The Gist: The structure of each episode is similar: Interviews with experts are interspersed with talks with everyday people who have something to say about the topic. In the dogs episode, for instance, the filmmakers go to a dog park and talk to a few owners, and also speak to an expert dog trainer who is very attuned to the different non-verbal cues people’s pooches use to communicate. There is also a “celebrity” interviewee in each episode: In the dogs episode, we hear from rapper and dog breeder Big Boi, and in the dating episode we hear from Love Is Blind’s Giannina Gibelli.
The episodes set up the issue and what researchers are exploring — ways to translate barks and wiggles into English, or dating apps that nudge people into “meet-cutes” — and shows what’s possible in the near future and distant future.
The Future Of isn’t a show that’s trying to get too deep into a subject. Between Smollett’s conversational narration, the rudimentary CGI animations showing some of the concepts being developed to the funny interviews with both experts and everyday folks, plus the “celebrity interview”, the show isn’t trying to go into all the ethical and other implications of what these future concepts might bring about.
For instance, in the “dogs” episode, there is a brief mention by an expert that we may not want to know what our dogs are saying with their various barks and wags and wiggles, because we might not want to know. But another expert says that how we treat animals changes if we know we can communicate with them. But each issue, which could fill an hour episode all by themselves, are just mentioned in passing. Same in the dating episode; having “meet-cutes” engineered for people requires a ton of personal data collection that people might not be comfortable with.

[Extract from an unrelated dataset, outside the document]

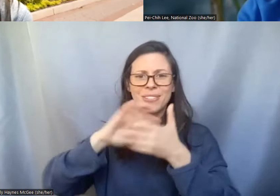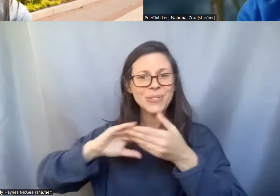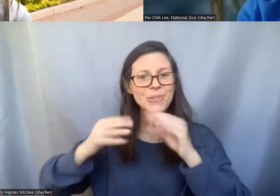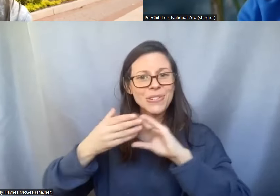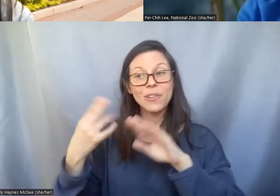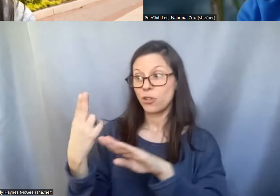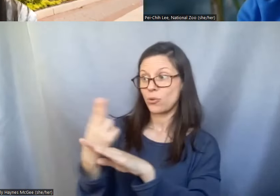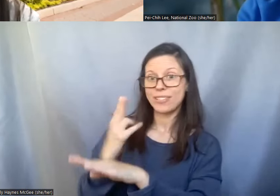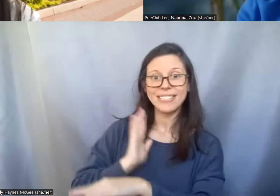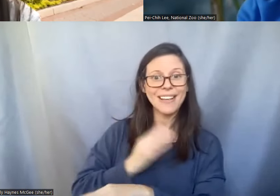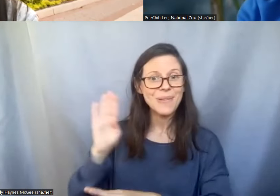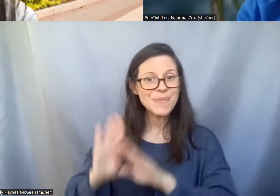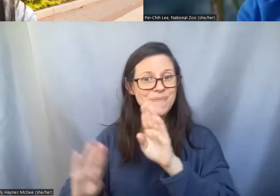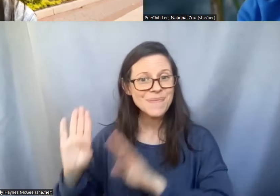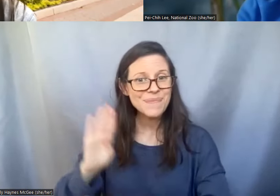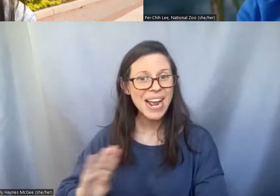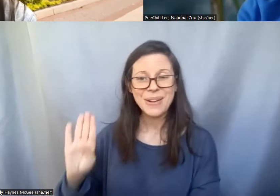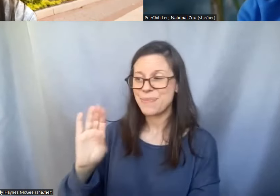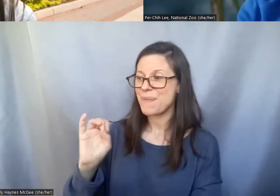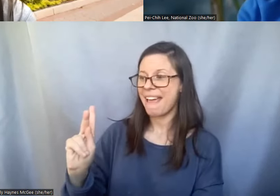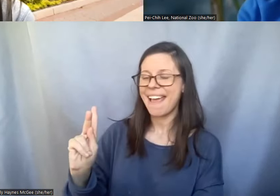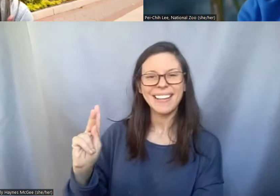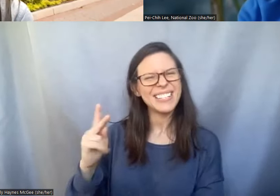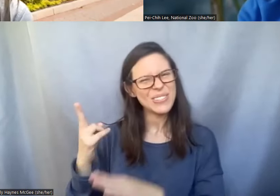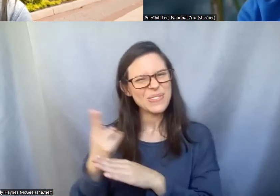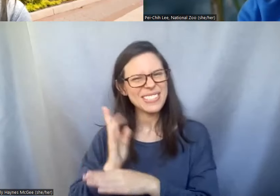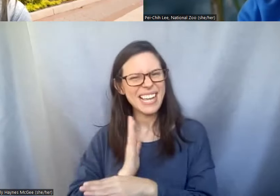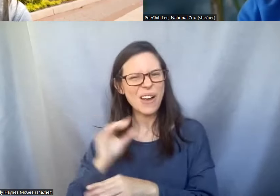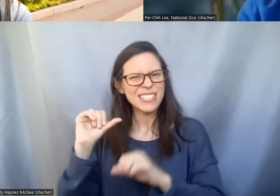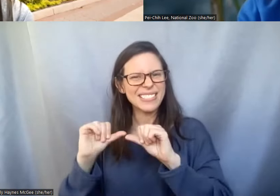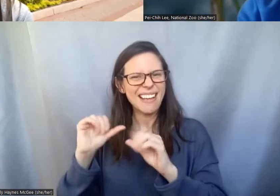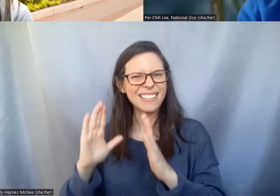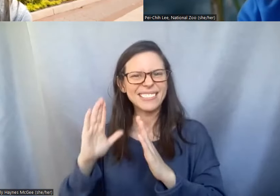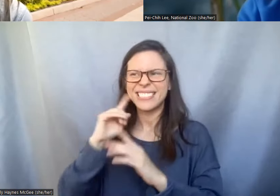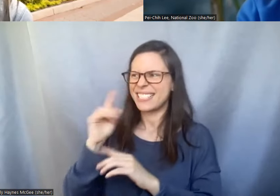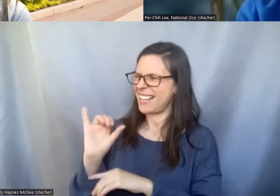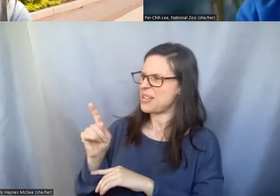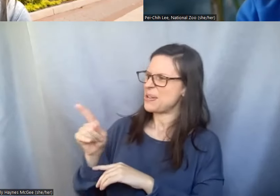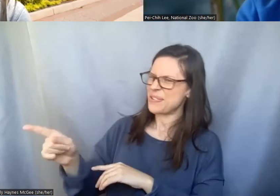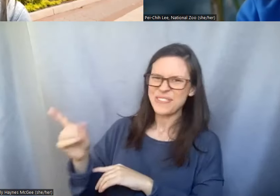you Dr. Pei-Chih Lee to really bring back these animals from the brink of extinction.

But that’s not really why you watch shows like The Future Of. They’re little vignettes that you can either binge in a short period when you don’t feel like watching anything that requires too much concentration, or they’re good to pop on when you can’t decide what you want to see next. Like its cousin series Explained, The Future Of is designed to give you that feeling of “Huh. Interesting,” and maybe a tidbit of interesting information to put in the back of your brain to read about later. It’s mostly there to entertain first and inform second, and it accomplishes that goal pretty well.